**Brief**
A faithful, picture-free copy of the listing below is required.

Records shown: Begin

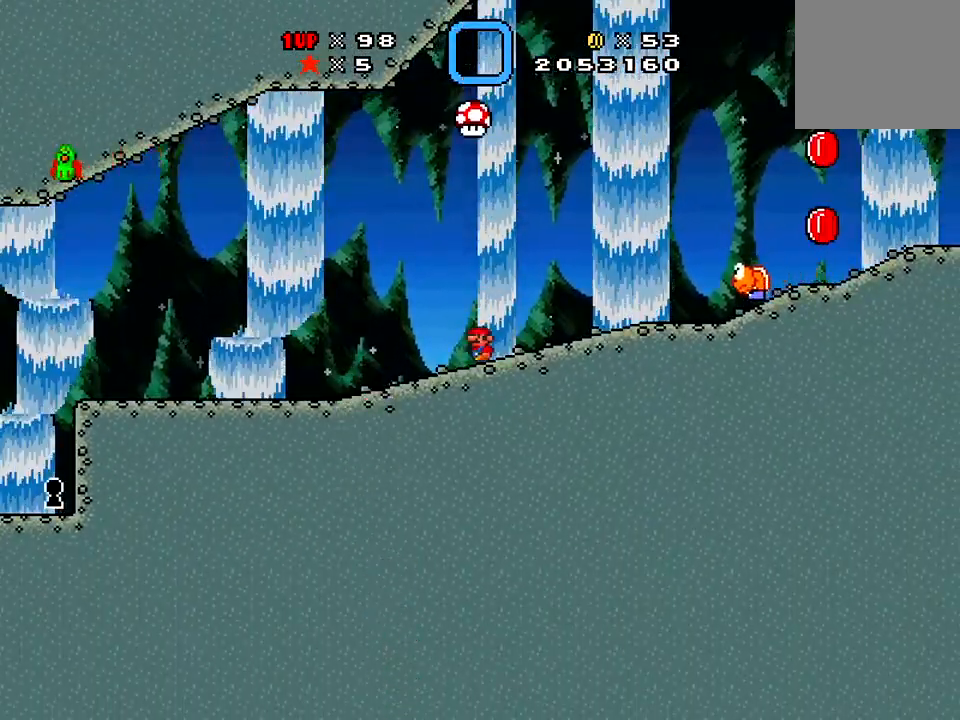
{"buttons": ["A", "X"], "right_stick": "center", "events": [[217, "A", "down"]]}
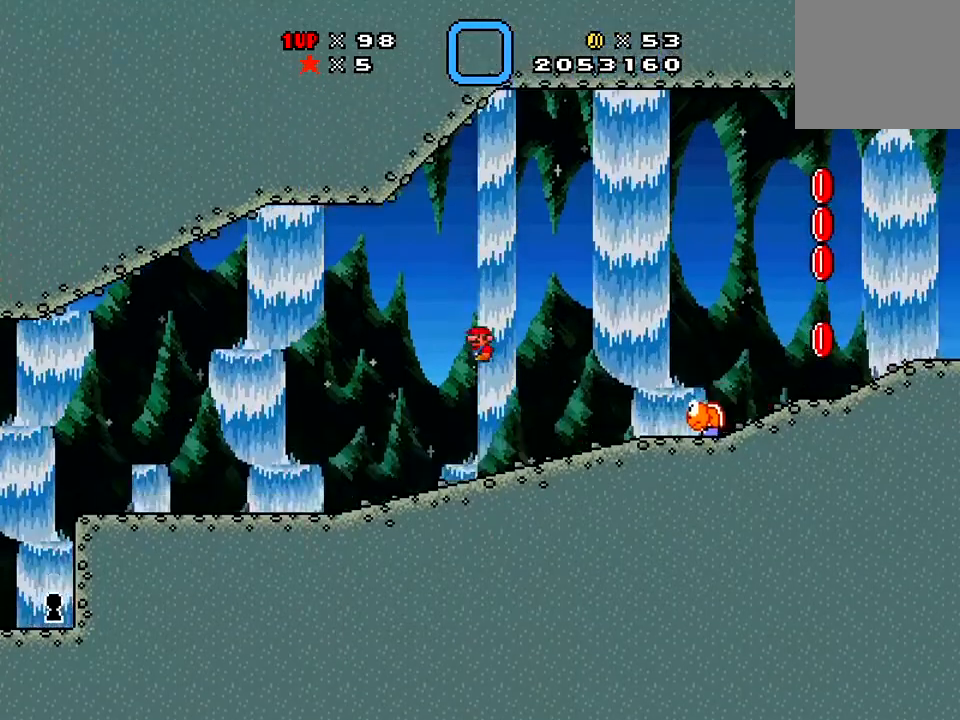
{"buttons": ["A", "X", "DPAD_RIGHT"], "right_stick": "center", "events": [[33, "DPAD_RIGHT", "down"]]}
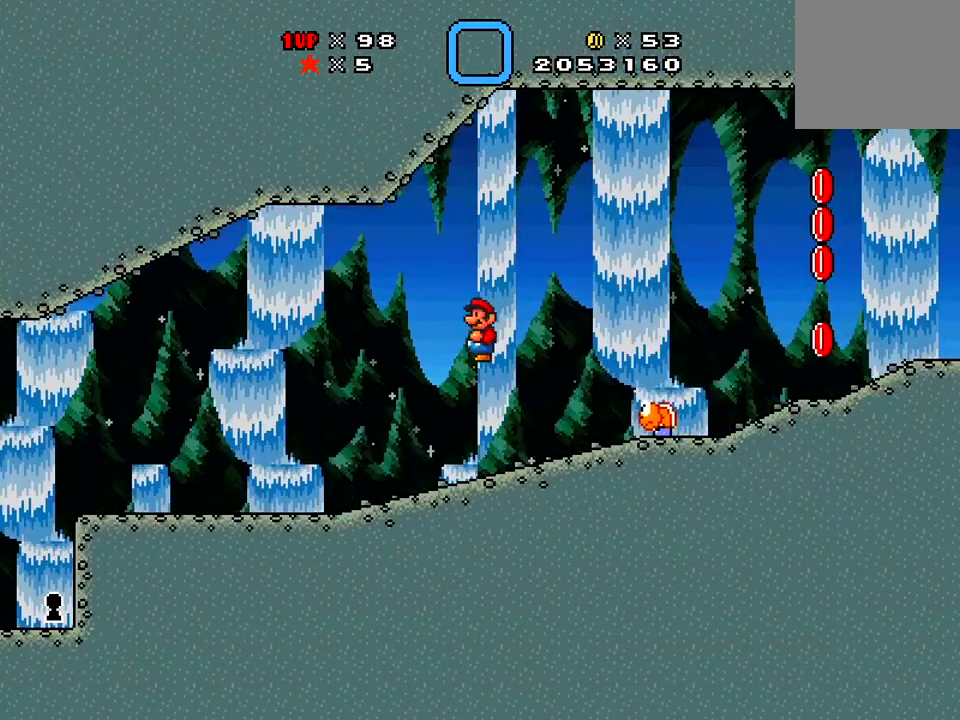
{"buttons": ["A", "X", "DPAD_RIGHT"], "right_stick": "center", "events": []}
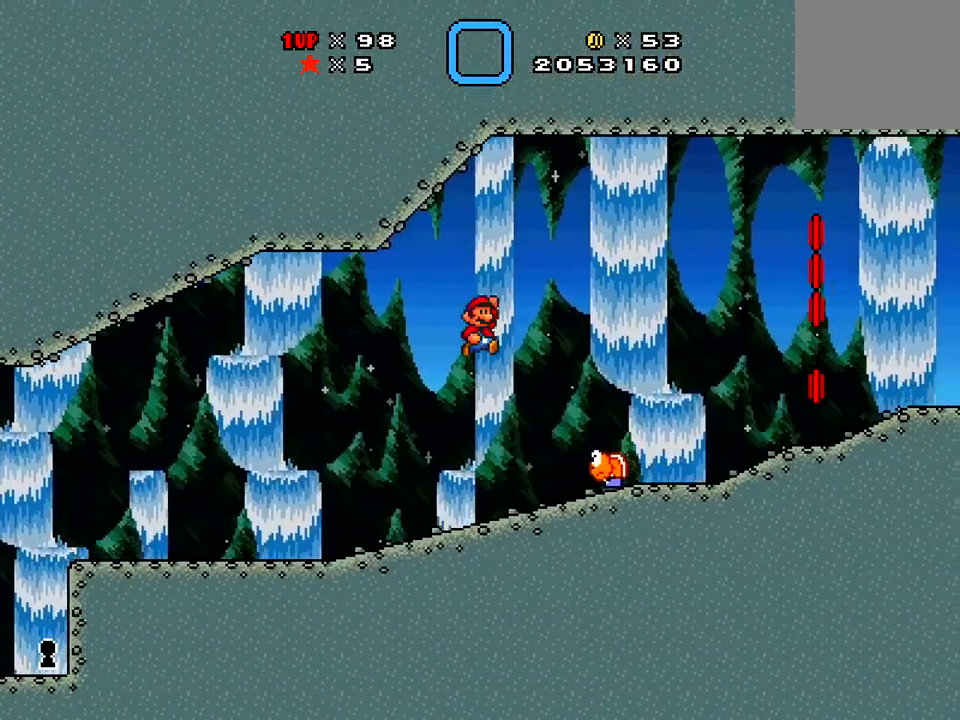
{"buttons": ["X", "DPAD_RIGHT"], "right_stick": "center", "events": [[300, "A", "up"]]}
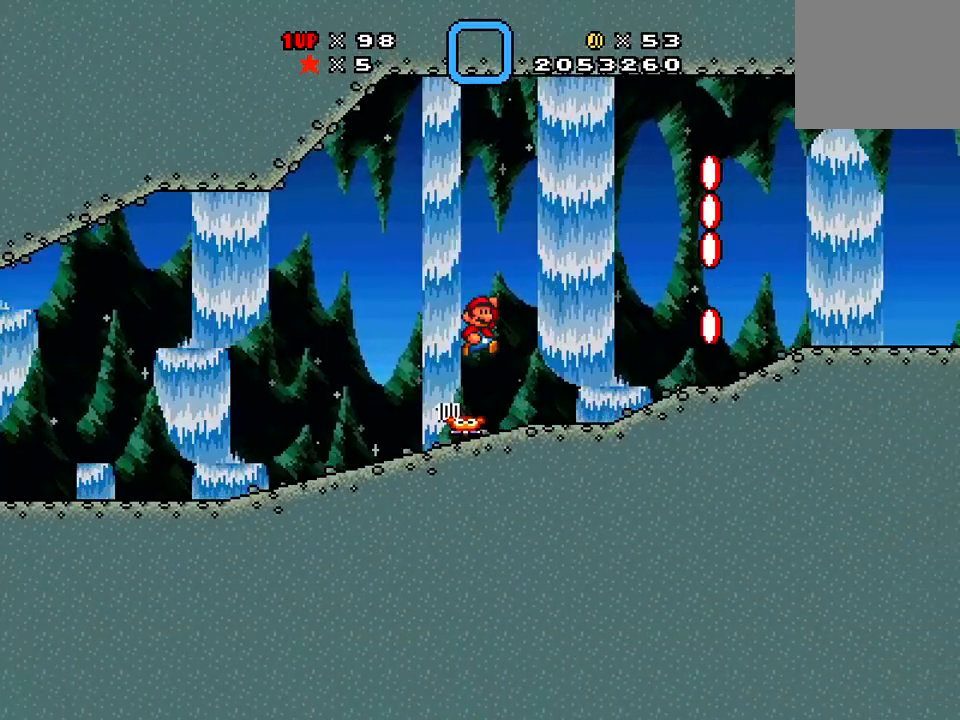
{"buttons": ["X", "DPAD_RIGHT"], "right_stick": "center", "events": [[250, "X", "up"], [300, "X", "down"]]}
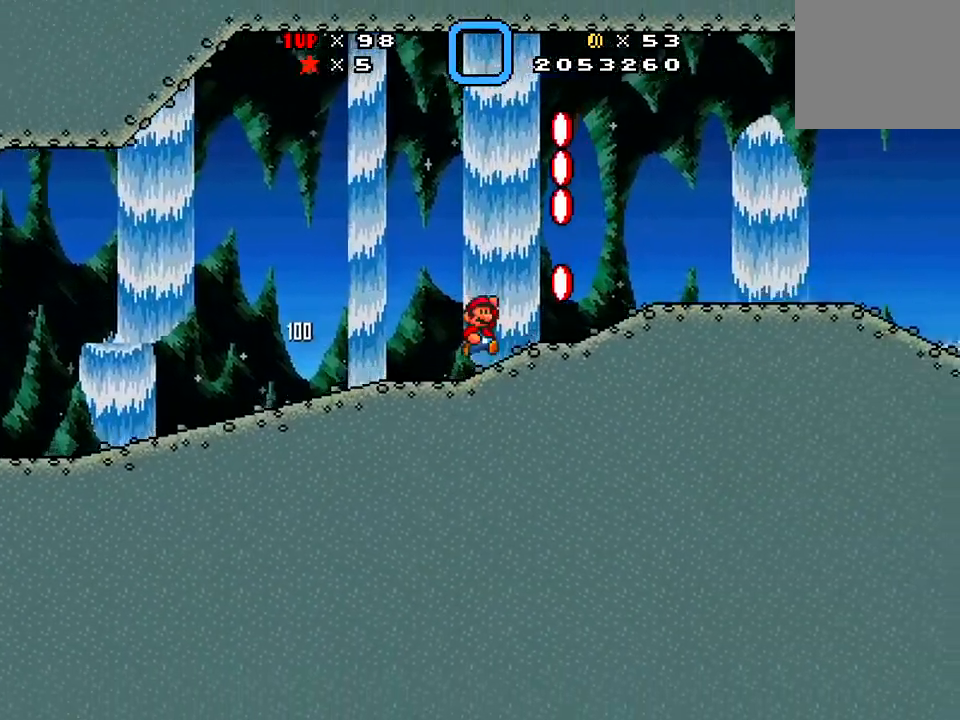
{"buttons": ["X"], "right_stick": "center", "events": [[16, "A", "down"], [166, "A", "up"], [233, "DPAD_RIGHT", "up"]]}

Records shown: End

**Output of the task**
{"buttons": ["A", "X"], "right_stick": "center", "events": [[217, "A", "down"]]}
{"buttons": ["A", "X", "DPAD_RIGHT"], "right_stick": "center", "events": [[33, "DPAD_RIGHT", "down"]]}
{"buttons": ["A", "X", "DPAD_RIGHT"], "right_stick": "center", "events": []}
{"buttons": ["X", "DPAD_RIGHT"], "right_stick": "center", "events": [[300, "A", "up"]]}
{"buttons": ["X", "DPAD_RIGHT"], "right_stick": "center", "events": [[250, "X", "up"], [300, "X", "down"]]}
{"buttons": ["X"], "right_stick": "center", "events": [[16, "A", "down"], [166, "A", "up"], [233, "DPAD_RIGHT", "up"]]}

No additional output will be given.